Till thirteen years of age reared on
The constantly wet overcast
Hell’s Gates’ cannibalised West Coast
Among convict-descended folk
Government propaganda called
‘Residuals’, though we comprised
Sixty-two percent, I escaped
As blotting paper sodden with
Memories, but only to return
At life’s end to the East, where sun,
Instead of lightening, strengthens black
Squeezed out for poems, with manholes in
Ceilings thought of as trapdoors for
My ancestors to hurtle through.
3.
(After Milton’s Paradise Lost)
My matriarchal wowser-gran
Shouting ‘you devil!’ dragged me from
Our sputtering one-valve wireless for
‘Sooling on’ with ‘skitch ‘em’, West Coast
Old Crawler-created gaol slang,
My obsessively loved blood-red,
Bruise-blue ‘Demons’ against ‘The Saints’
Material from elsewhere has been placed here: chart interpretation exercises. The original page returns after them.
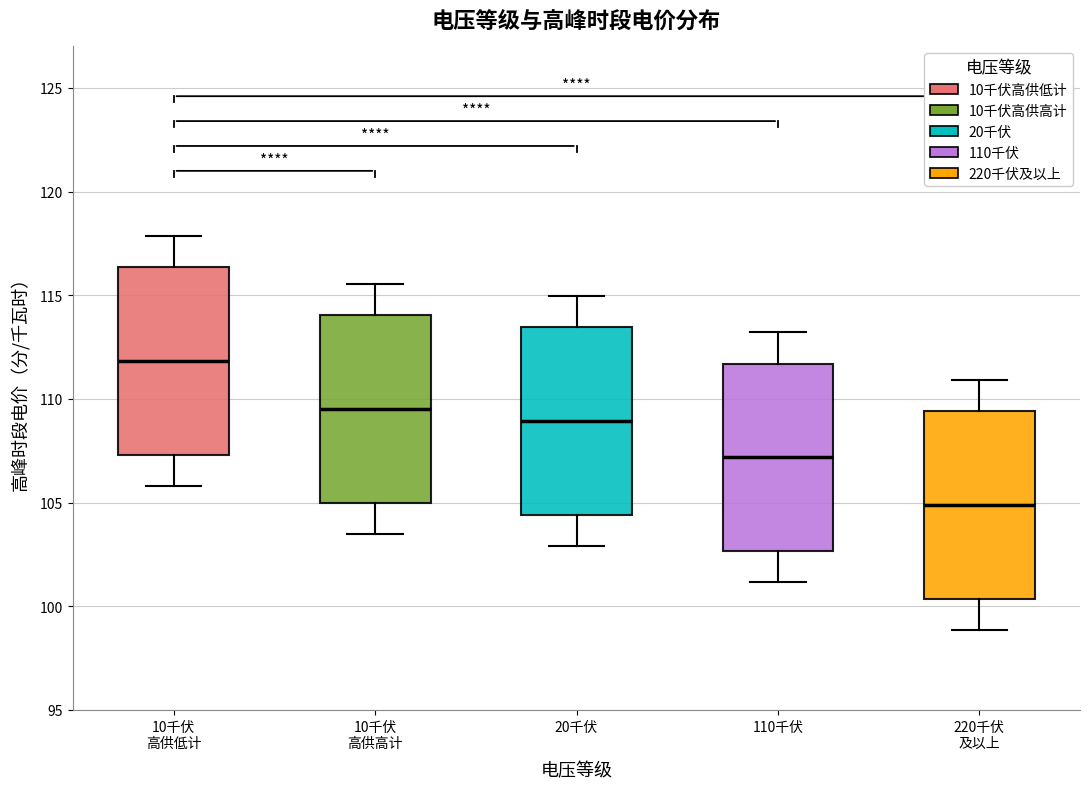

Which box's median line is the lowest?

220千伏 及以上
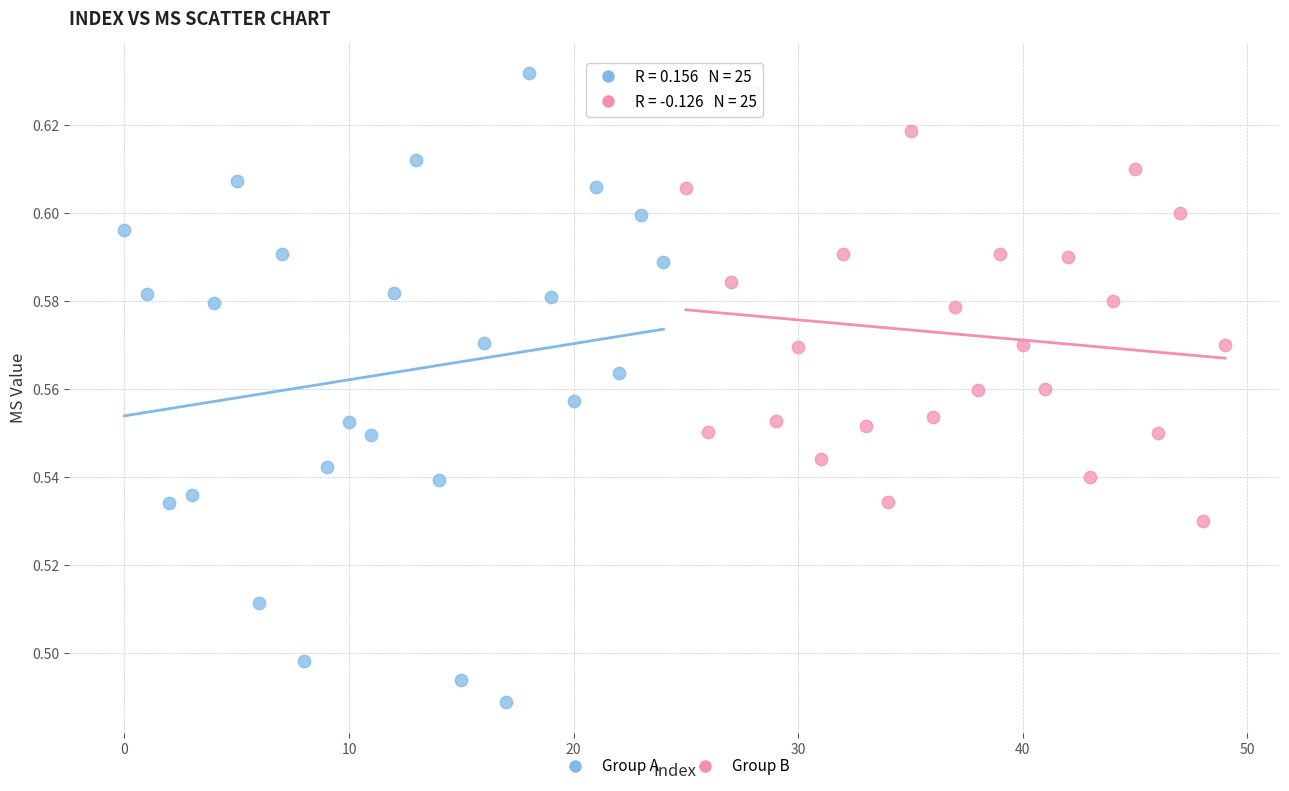

Which series contains the lowest Y value?

Group A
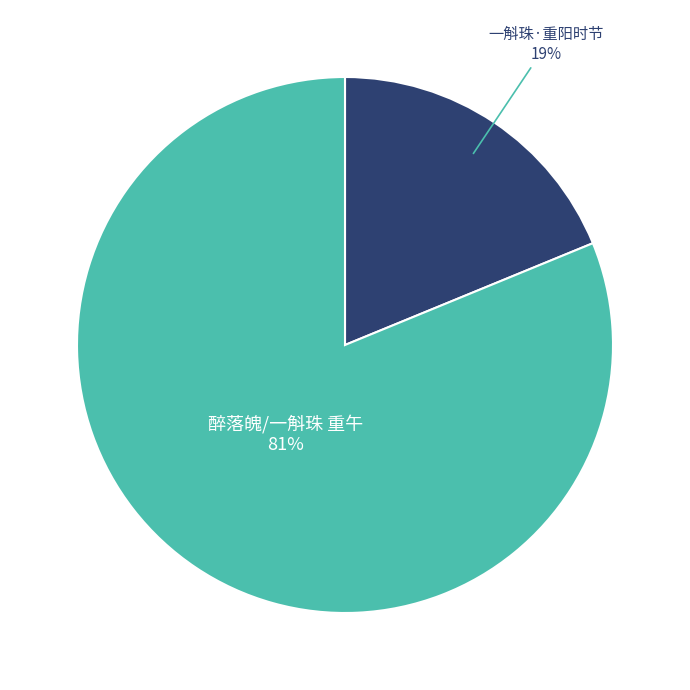

How many segments does this pie chart have?

2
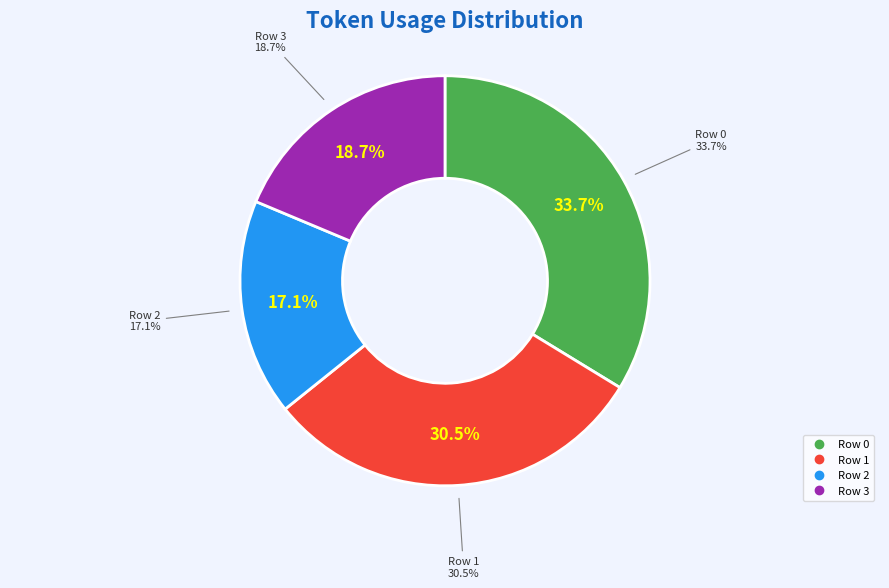

To the nearest percent, what percentage of the pie is Row 2?

17%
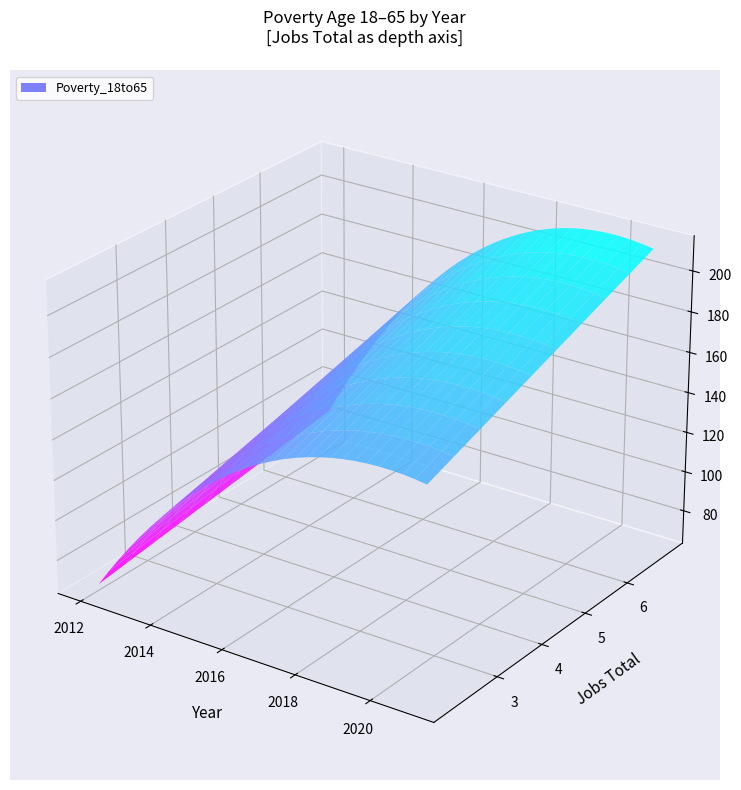

At which category is the sum across all series the highest?

2021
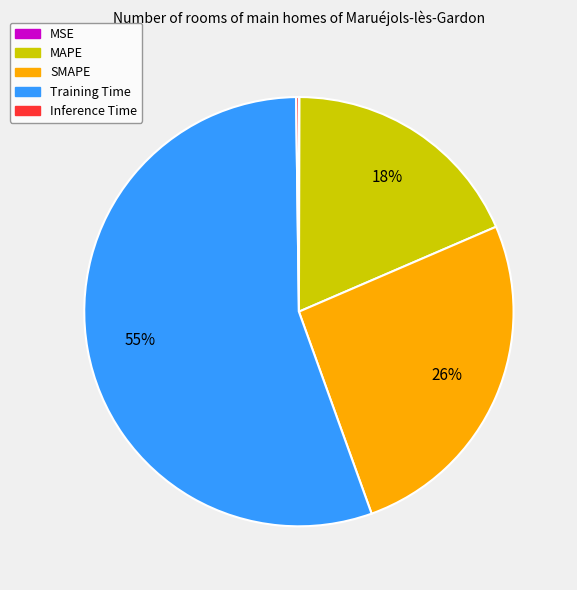

To the nearest percent, what is the average slice percentage?

20%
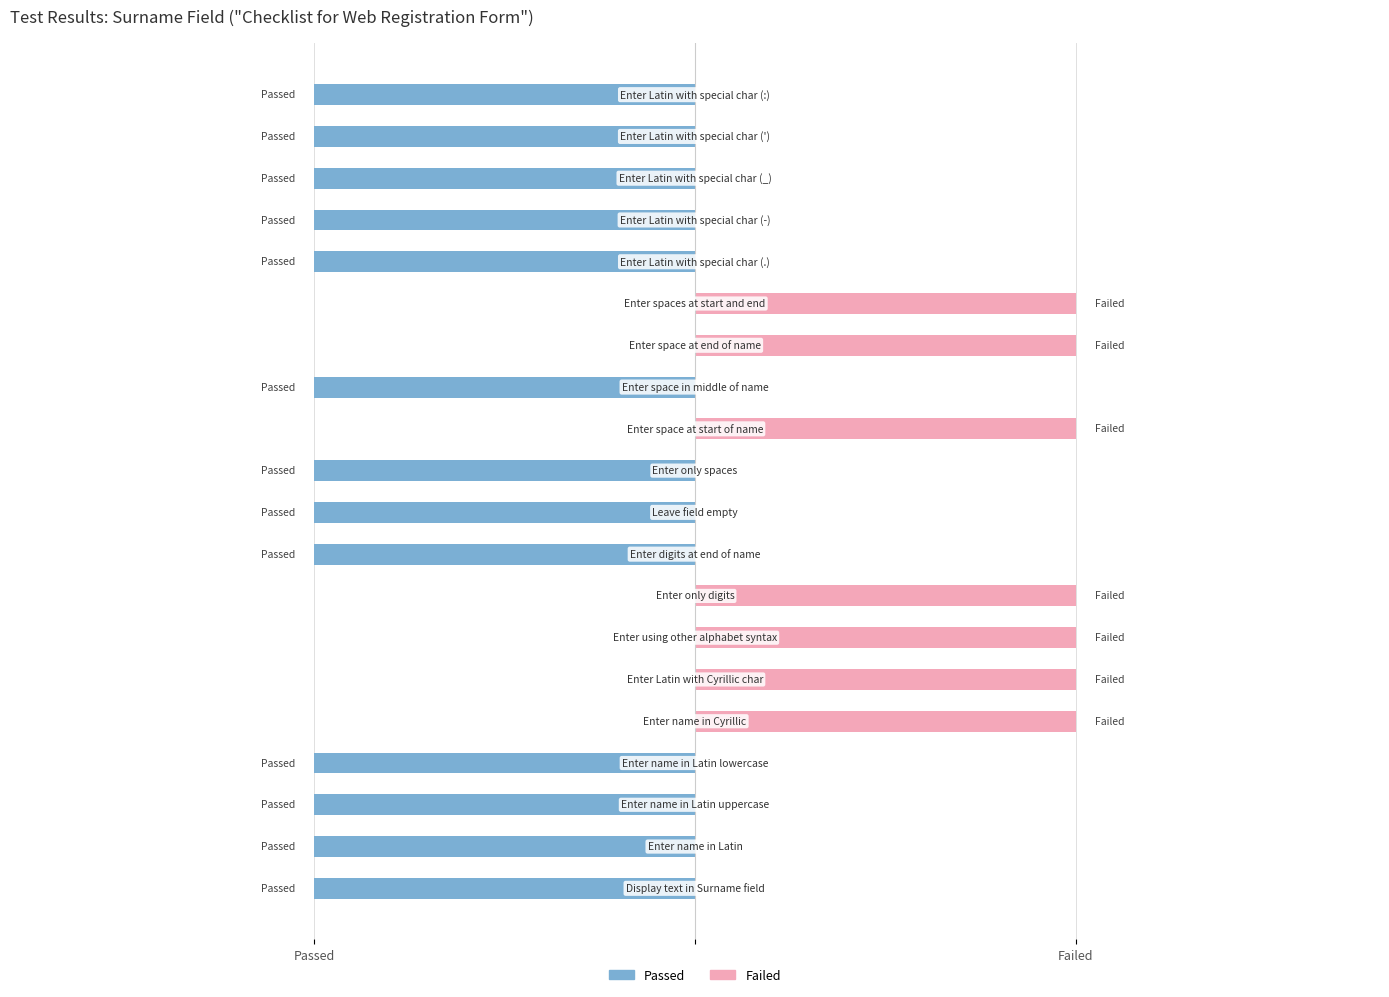

What is the total value across all series at 19?

-1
Through static making them ‘The Hounds
Of Hell’, that got me sent to bed
Without tea for kicking her in
The shins, for knowing as a child
That when ‘Goodies’ and ‘Baddies’ fought
My heart was with the underdog,
With Lucifer thrown out by God.
4.
‘Bit of a devil, your old man’,
Hell’s Gates’-formed blokes said with respect,
Though in his case mine was withheld
Since I judged him through mother’s un-
Clouded stain-free New Zealand eyes,
Seeing him, of convict descent,
As Justice of the Peace unfit
To fine others when he too sped,
Gambled and drank illegally,
A style inherited from his
Great-grandfather James Sparks sent out
For forgery, rising to be
A constable whose weakness for
Low life continued as before.
Graeme Hetherington, born in 1937, grew up on the west coast of Tasmania before attending boarding school and the University of Tasmania in Hobart, where he became a lecturer in the Classics Department. He is the author of twelve books of poetry, most recently Songs of a Psychopath (1).